A faithful copy of the entries is required, with no images in it.

[Data items]
++++++

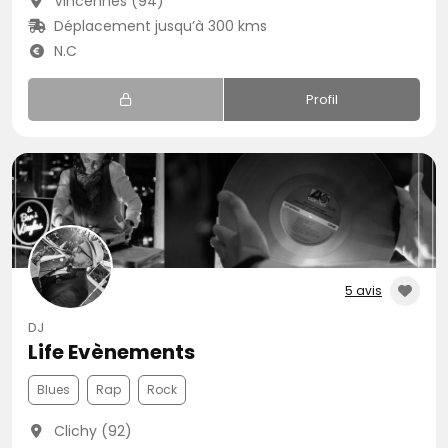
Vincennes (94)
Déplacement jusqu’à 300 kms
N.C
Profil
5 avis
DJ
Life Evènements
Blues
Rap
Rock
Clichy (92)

++++++

TASK ANSWER
Vincennes (94)
Déplacement jusqu’à 300 kms
N.C
Profil
5 avis
DJ
Life Evènements
Blues
Rap
Rock
Clichy (92)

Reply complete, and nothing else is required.